◆ Page images and extracted text

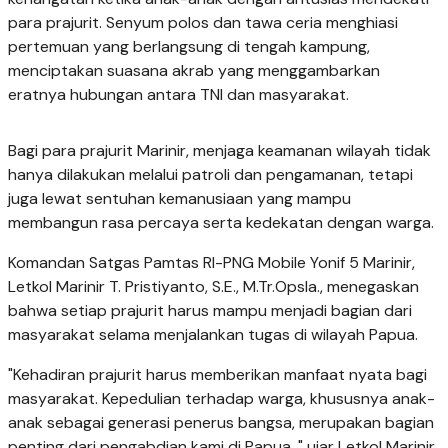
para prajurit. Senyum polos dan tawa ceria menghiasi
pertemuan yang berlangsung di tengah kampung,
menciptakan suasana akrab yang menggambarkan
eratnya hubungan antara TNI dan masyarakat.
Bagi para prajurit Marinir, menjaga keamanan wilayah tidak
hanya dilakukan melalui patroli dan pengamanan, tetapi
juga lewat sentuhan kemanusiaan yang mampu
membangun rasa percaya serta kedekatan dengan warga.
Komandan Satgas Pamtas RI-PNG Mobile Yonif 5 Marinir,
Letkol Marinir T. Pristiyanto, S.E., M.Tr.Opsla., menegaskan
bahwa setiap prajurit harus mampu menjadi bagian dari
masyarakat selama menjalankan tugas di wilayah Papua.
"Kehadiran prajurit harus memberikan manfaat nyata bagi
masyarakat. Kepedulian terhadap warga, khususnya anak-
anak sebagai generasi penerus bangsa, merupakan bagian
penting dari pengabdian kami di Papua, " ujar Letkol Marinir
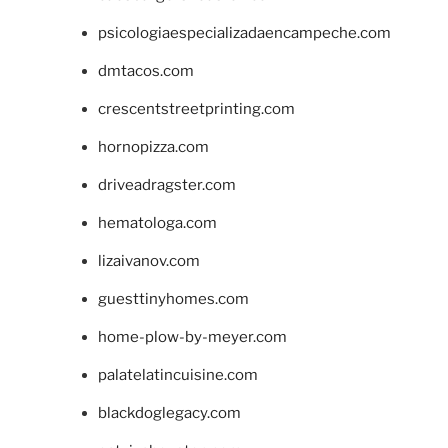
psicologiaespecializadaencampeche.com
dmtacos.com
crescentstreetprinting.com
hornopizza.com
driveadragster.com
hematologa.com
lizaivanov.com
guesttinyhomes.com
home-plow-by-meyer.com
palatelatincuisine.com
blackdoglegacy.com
---
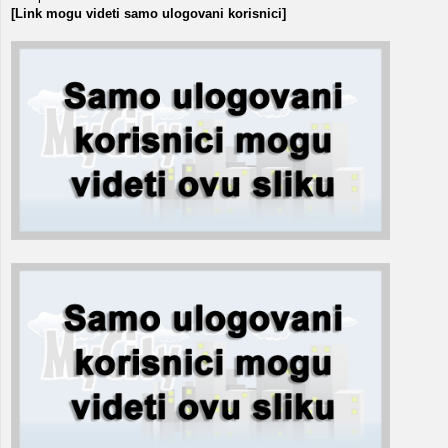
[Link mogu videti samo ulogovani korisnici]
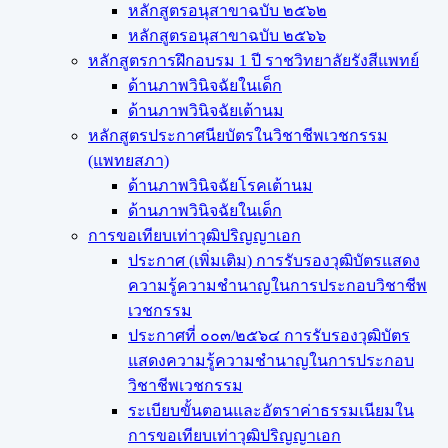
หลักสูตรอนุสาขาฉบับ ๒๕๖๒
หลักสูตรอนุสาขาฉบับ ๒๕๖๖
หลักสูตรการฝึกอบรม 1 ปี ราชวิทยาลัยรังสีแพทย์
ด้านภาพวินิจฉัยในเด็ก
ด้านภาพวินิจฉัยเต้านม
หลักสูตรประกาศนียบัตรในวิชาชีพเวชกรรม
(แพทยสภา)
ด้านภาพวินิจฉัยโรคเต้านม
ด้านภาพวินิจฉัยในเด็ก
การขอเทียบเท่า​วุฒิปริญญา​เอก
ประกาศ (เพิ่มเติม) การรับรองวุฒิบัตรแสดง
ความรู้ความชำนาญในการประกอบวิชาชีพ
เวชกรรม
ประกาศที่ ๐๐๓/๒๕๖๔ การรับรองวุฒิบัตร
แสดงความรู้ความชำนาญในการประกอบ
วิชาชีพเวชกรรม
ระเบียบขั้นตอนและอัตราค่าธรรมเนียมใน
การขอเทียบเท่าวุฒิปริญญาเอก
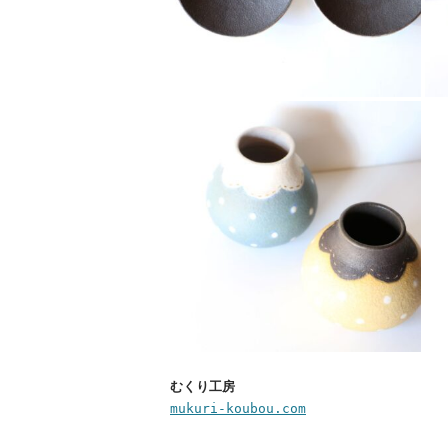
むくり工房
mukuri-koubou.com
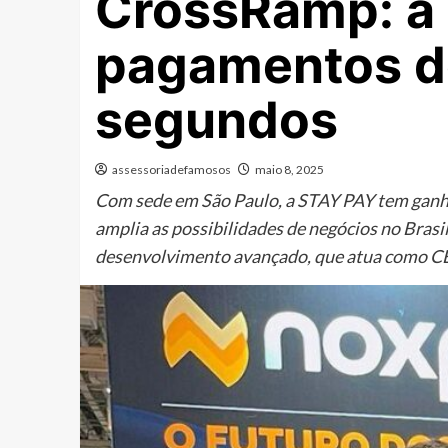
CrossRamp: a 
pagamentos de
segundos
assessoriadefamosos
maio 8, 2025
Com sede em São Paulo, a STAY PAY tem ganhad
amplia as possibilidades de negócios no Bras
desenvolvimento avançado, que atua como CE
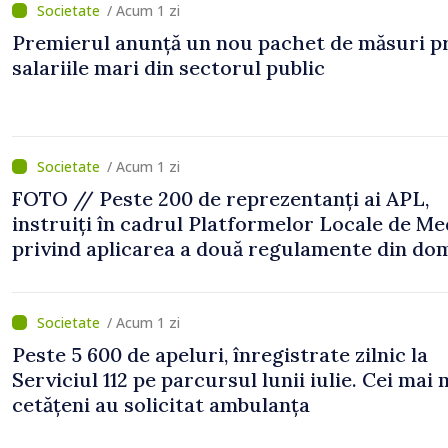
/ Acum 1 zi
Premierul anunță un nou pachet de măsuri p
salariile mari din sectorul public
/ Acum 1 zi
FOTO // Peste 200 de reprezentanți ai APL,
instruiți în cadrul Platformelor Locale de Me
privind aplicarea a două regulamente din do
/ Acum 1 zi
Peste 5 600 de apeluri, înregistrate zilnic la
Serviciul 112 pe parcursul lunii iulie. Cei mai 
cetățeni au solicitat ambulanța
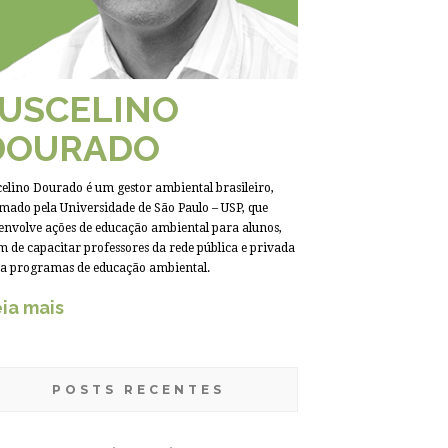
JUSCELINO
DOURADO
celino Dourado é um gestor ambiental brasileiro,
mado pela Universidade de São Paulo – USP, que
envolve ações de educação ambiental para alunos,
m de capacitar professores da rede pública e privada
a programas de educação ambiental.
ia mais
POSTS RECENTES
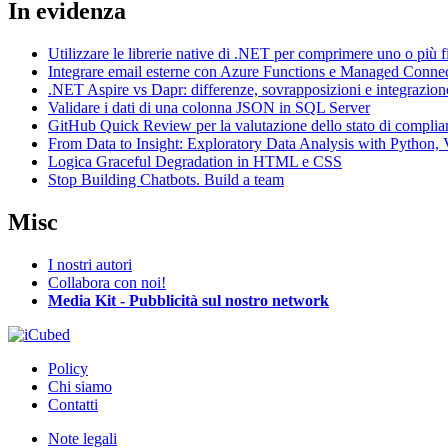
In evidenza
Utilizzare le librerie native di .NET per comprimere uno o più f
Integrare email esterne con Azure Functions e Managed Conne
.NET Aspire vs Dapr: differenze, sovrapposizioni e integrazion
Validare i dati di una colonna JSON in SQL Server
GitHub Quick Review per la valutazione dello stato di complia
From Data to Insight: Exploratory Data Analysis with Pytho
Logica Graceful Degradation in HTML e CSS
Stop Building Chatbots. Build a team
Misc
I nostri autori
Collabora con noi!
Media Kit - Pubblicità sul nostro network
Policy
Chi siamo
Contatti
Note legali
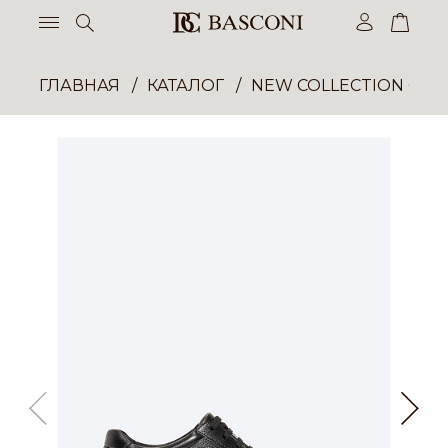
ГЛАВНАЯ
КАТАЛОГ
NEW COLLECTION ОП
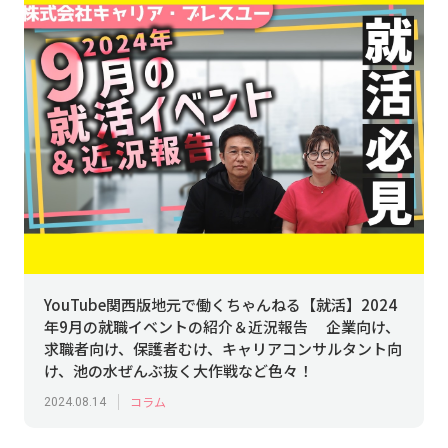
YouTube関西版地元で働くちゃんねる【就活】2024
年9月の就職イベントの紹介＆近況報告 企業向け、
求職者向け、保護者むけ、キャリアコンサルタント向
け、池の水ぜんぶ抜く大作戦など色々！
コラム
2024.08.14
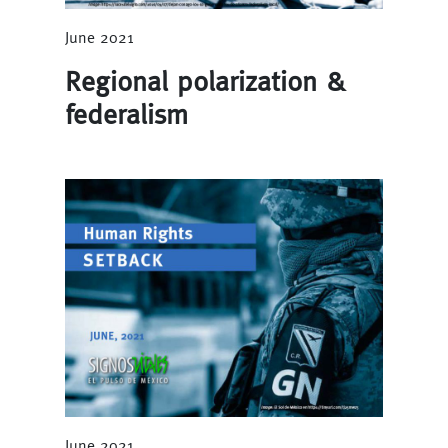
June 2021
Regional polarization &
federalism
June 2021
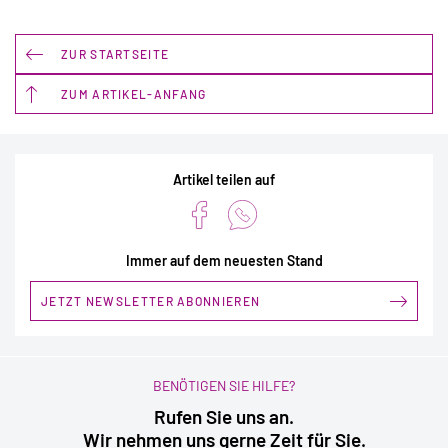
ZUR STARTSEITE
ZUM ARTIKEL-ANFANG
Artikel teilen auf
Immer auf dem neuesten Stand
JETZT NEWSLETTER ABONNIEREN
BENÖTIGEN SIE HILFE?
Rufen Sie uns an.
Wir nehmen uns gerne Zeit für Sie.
--
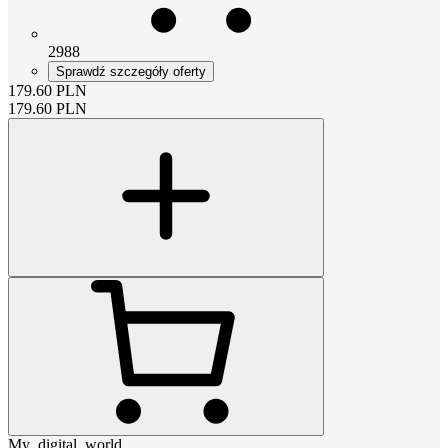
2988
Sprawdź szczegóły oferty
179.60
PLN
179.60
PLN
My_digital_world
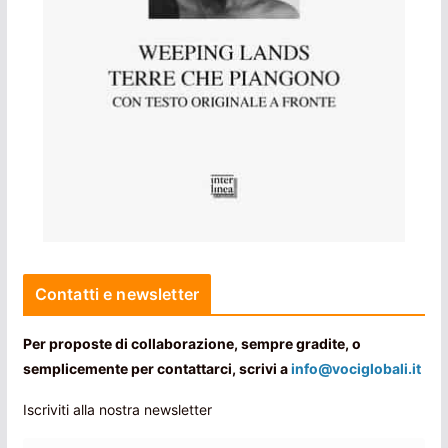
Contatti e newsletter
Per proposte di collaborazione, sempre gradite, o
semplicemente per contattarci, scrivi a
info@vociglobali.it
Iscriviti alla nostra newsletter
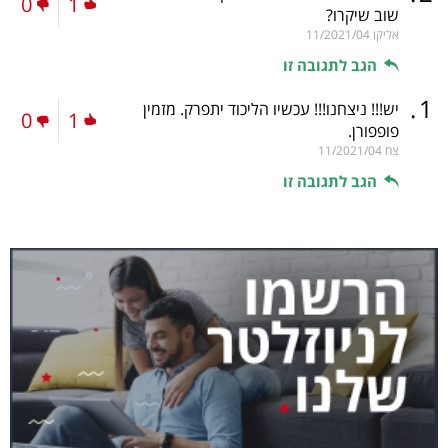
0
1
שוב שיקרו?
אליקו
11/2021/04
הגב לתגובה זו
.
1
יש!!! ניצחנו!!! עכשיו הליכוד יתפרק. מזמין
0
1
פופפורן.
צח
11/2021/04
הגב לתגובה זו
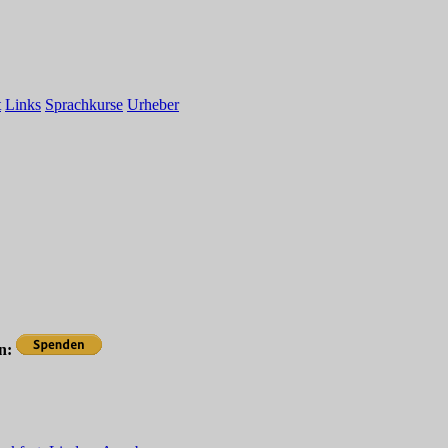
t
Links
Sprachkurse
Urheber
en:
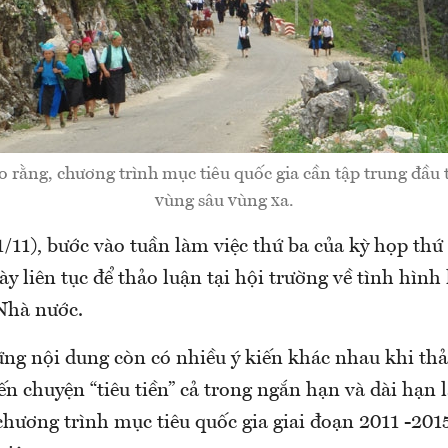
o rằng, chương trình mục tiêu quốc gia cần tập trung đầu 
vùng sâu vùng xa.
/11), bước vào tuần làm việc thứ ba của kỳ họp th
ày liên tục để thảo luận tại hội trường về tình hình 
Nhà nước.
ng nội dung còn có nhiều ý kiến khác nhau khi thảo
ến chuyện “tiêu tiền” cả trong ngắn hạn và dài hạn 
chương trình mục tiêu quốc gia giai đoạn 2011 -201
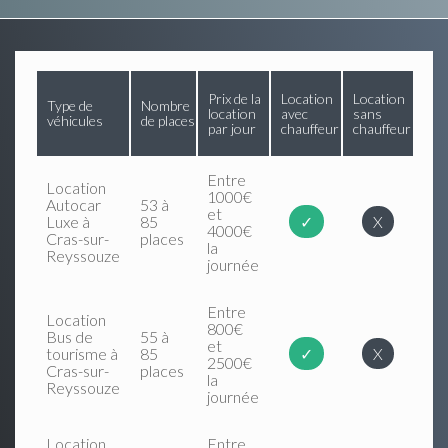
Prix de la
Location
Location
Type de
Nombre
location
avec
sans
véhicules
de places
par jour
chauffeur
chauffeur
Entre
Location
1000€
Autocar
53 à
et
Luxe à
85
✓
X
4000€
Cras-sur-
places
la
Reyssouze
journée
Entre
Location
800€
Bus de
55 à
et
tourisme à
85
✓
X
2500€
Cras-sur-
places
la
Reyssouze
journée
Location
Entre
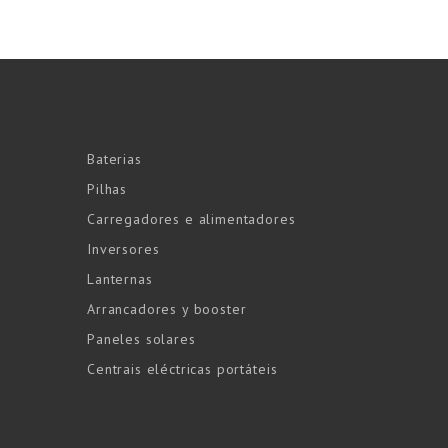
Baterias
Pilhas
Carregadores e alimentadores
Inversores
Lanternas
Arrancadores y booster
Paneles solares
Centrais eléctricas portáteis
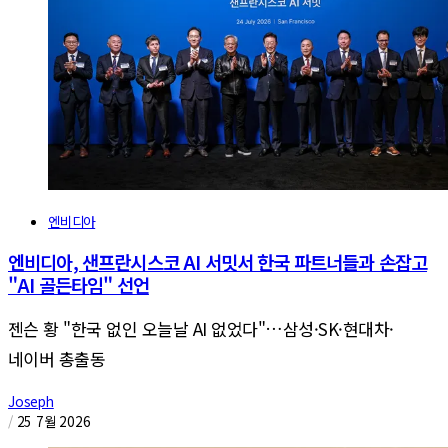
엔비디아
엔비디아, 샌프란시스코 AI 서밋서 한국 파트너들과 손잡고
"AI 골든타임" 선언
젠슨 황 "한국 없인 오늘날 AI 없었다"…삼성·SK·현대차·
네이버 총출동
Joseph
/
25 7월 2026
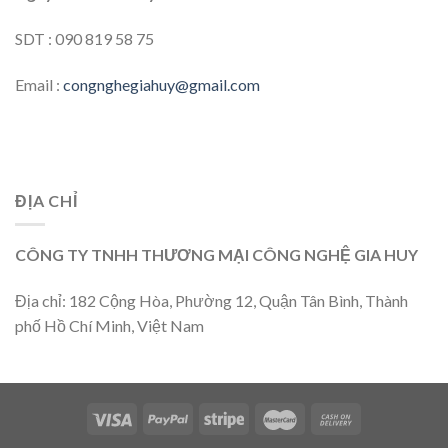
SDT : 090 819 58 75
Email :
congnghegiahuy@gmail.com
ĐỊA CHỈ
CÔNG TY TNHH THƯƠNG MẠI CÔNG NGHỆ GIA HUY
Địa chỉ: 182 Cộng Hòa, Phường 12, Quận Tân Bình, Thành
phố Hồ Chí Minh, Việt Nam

◆ EXERCISE PROMPT
What you give back must be the stretch above, starting at the line with "para prajurit. Senyum" and ending at the line with "masyarakat selama menjalankan", copied exactly.

◆ ANSWER TO THIS TASK
para prajurit. Senyum polos dan tawa ceria menghiasi
pertemuan yang berlangsung di tengah kampung,
menciptakan suasana akrab yang menggambarkan
eratnya hubungan antara TNI dan masyarakat.
Bagi para prajurit Marinir, menjaga keamanan wilayah tidak
hanya dilakukan melalui patroli dan pengamanan, tetapi
juga lewat sentuhan kemanusiaan yang mampu
membangun rasa percaya serta kedekatan dengan warga.
Komandan Satgas Pamtas RI-PNG Mobile Yonif 5 Marinir,
Letkol Marinir T. Pristiyanto, S.E., M.Tr.Opsla., menegaskan
bahwa setiap prajurit harus mampu menjadi bagian dari
masyarakat selama menjalankan tugas di wilayah Papua.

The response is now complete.